Pemerintah Sebut Angka Kemiskinan RI Turun Menjadi 25,22 Juta Orang
- Penurunan angka kemiskinan pada Maret 2024 didukung oleh aktivitas ekonomi domestik yang stabil serta berbagai program bantuan sosial dari pemerintah. Hal ini terutama dalam menghadapi lonjakan inflasi pangan pada awal 2024.
Tren
JAKARTA - Kementerian Keuangan (Kemenkeu) mengungkapkan berbagai kebijakan strategis pemerintah telah berhasil meningkatkan resiliensi ekonomi nasional. Hal ini yang tergambar dari penurunan angka kemiskinan di Indonesia.
Kepala Badan Kebijakan Fiskal (BKF) Kemenkeu, Febrio Kacaribu mengatakan, per Maret 2024, tingkat kemiskinan menunjukkan kecenderungan penurunan menjadi 9,03% dari 9,36% pada Maret 2023.
“Jumlah penduduk miskin pada Maret 2024 juga mengalami penurunan sebesar 0,68 juta orang dibandingkan dengan Maret 2023, sehingga total jumlah penduduk miskin mencapai 25,22 juta orang. Angka kemiskinan ini merupakan yang terendah dalam satu dekade terakhir,” kata Febrio dalam keterangan resminya, Selasa, 2 Juli 2024.
Dia menjelaskan, secara spasial tingkat kemiskinan mengalami penurunan baik di perkotaan maupun di pedesaan.
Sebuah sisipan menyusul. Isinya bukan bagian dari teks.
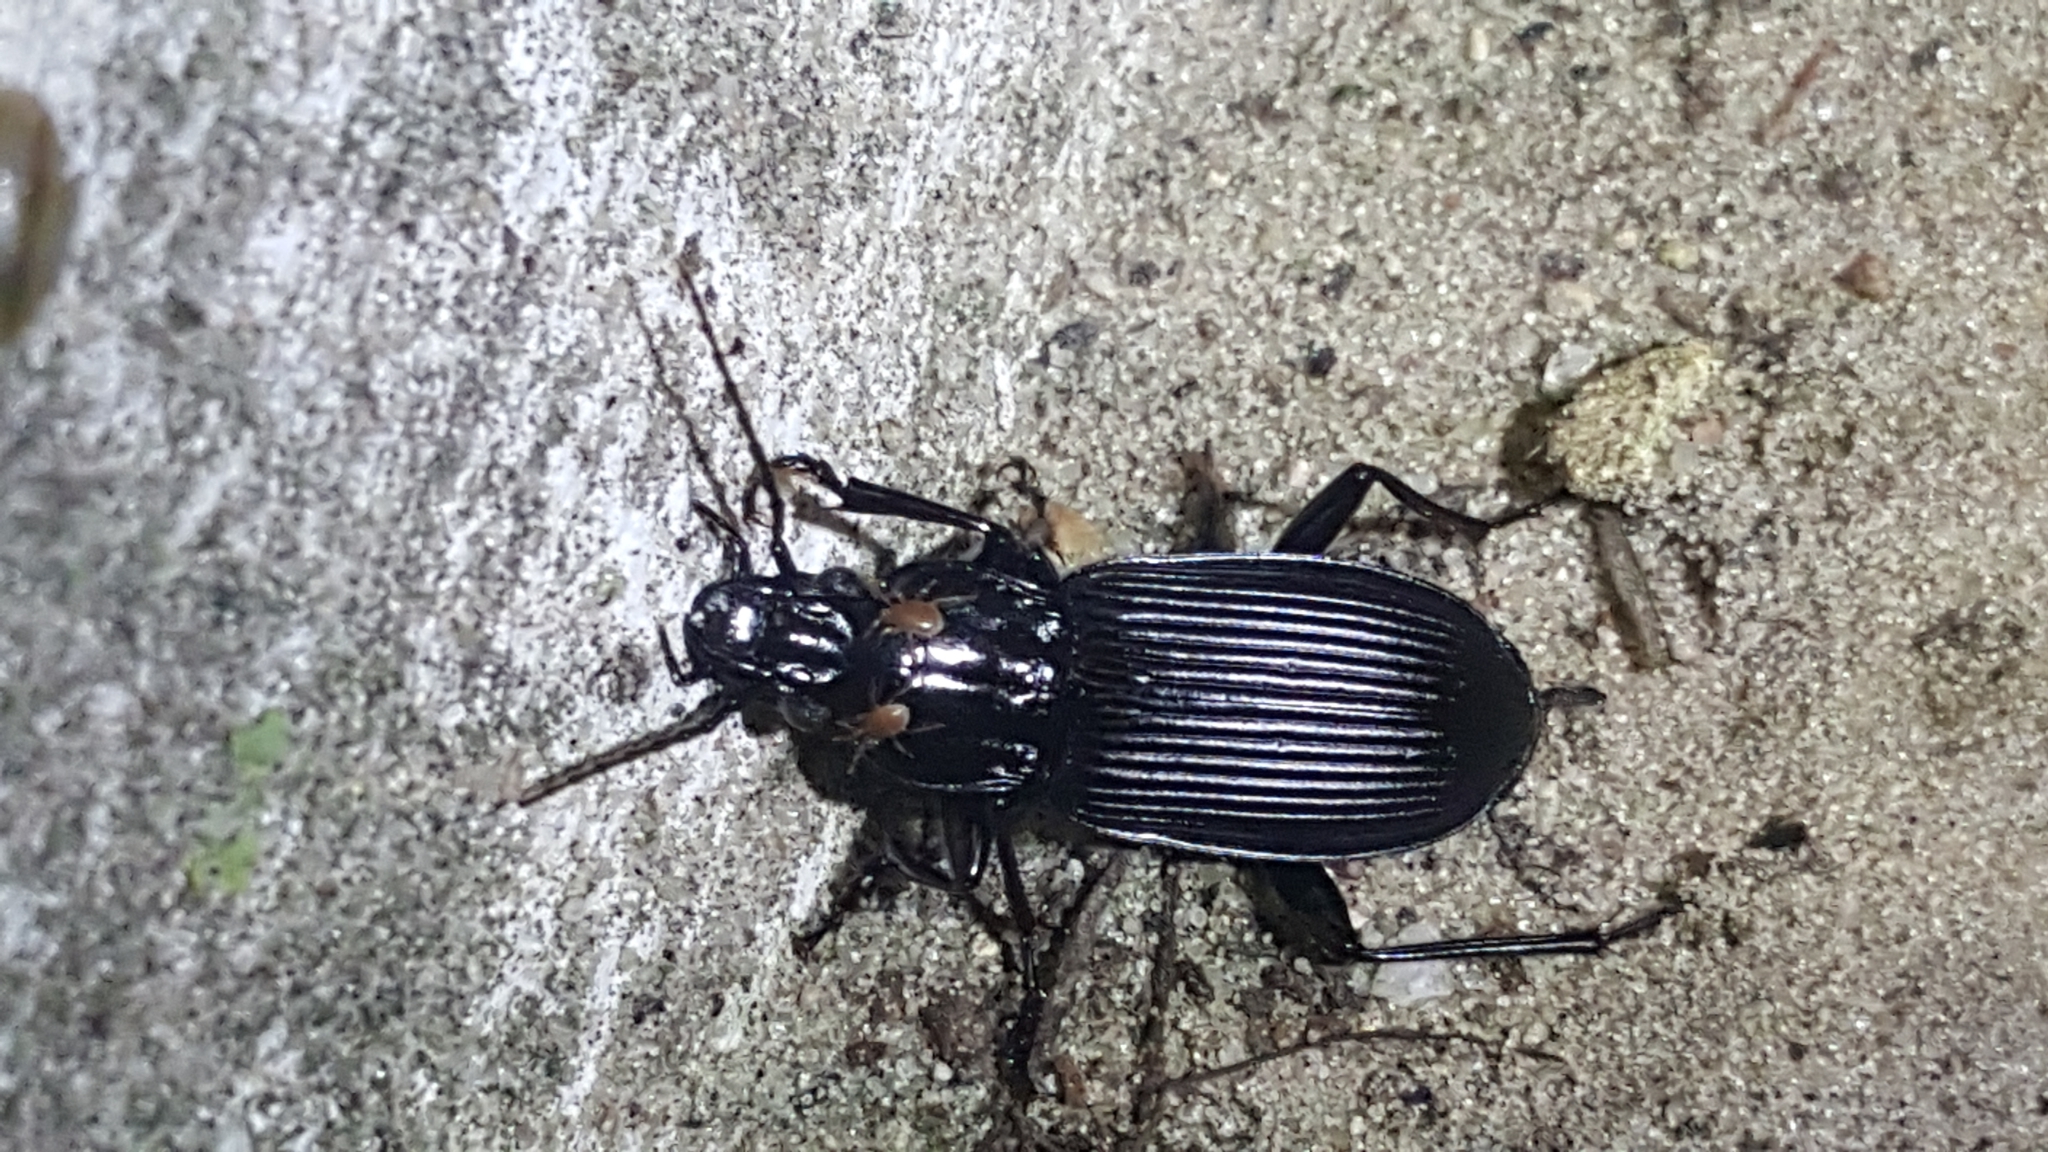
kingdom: Animalia
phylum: Arthropoda
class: Insecta
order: Coleoptera
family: Carabidae
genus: Pterostichus
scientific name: Pterostichus niger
Di perkotaan, tingkat kemiskinan turun ke level 7,09% dari 7,29% pada Maret 2023.
Di sisi lain, persentase penduduk miskin di pedesaan juga mengalami penurunan menjadi 11,79% dari 12,22% pada Maret 2023. Penurunan ini juga terjadi merata di seluruh wilayah Indonesia, dengan penurunan tertinggi tercatat di Bali dan Nusa Tenggara.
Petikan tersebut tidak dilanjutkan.